(Material supplied):
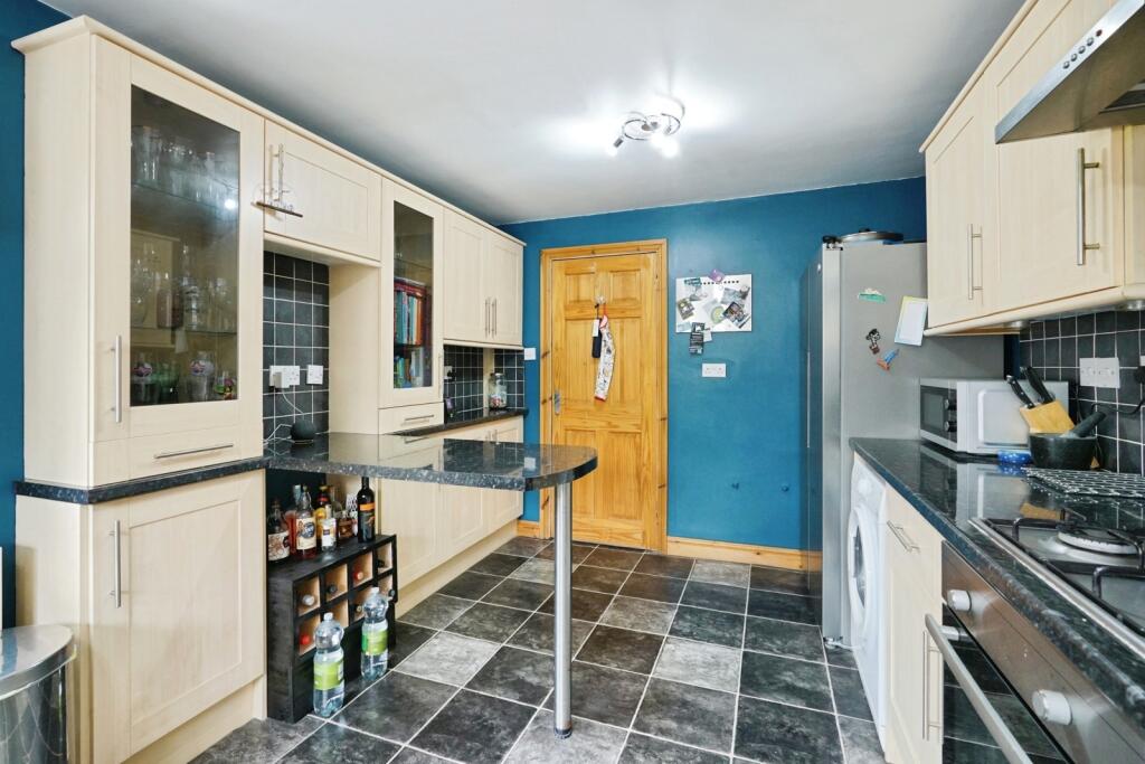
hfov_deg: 96.7
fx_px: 509
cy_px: 382
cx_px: 572
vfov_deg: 73.8
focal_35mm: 16
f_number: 8
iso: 2000
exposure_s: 1/30
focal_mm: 16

(What you need to do): When copying the listing, print each line exactly but leave out every picture.

(Solution to this exercise):
hfov_deg: 96.7
fx_px: 509
cy_px: 382
cx_px: 572
vfov_deg: 73.8
focal_35mm: 16
f_number: 8
iso: 2000
exposure_s: 1/30
focal_mm: 16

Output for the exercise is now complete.